Reflection: Who do I want to be?

who do I want to be

Snippets of conversation overheard followed by derisive snorts and unflattering comments. Do I speak up now? Do I shield the ears of the nearby children from those harmful words, no matter at whom they’re directed? Or do I not rock the boat and remain silent? 

The question – who do I want to be in a given situation – has come up with increasing frequency. It is the main reason I started this small slice of my website. I don’t want to be silent. I do want to be:

  • Tactful
  • Graceful
  • Firm
  • Open-minded
  • Humor-filled
  • Strong
  • Thoughtful

There weren’t a lot of “difficult conversations” around the dinner table when my sister and I were kids. We didn’t talk about current events. We didn’t learn about how to have differing opinions, how to have conversations about them. If there was an argument, I shut down as a childhood coping mechanism. I am learning to hone these conversational skills as an adult and learning new coping mechanisms.

It’s hard. As the recent U.S. election showed, I, like many, live in a cozy bubble with like-minded individuals. I’m not often having deep, meaningful interactions with people on the opposite end of the political spectrum.

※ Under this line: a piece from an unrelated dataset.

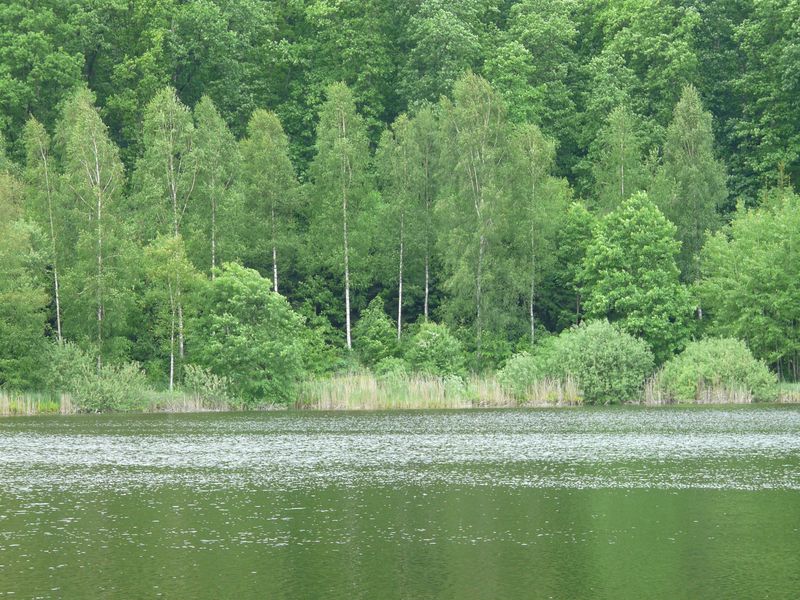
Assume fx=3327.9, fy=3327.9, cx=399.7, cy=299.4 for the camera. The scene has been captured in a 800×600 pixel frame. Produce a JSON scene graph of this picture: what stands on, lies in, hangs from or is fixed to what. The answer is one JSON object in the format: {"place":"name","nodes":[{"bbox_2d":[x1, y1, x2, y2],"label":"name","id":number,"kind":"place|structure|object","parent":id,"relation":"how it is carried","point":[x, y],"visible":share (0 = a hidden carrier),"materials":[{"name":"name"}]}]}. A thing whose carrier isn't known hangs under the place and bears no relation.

When I encounter racism, sexism, misogyny, homophobia, transphobia, sizeism, etc. face-to-face within my extended circles it forces me to confront the who do I want to be question.

I have a plan. I will be the person children can come to when they need an adult to speak with safely if / when they have questions. (Adults, you are most welcome to bend my ear too.) They will know this because I will tell them. I will challenge the status quo my way, speaking up – quietly, firmly – when I hear something that makes me uncomfortable. I will challenge my own preconceived notions and biases.

I will be someone I can be proud of.

Published by Kate Ming-Sun

Travel happy. Outdoors professional. Writer. Photographer. Educator.

2 thoughts on “Reflection: Who do I want to be?

    1. Thanks, Scot. The tactful part is tough and I’m working on it. One of the great things about hitting 40, tact means something a little different than it did when I was 30. I have so much more to say these days.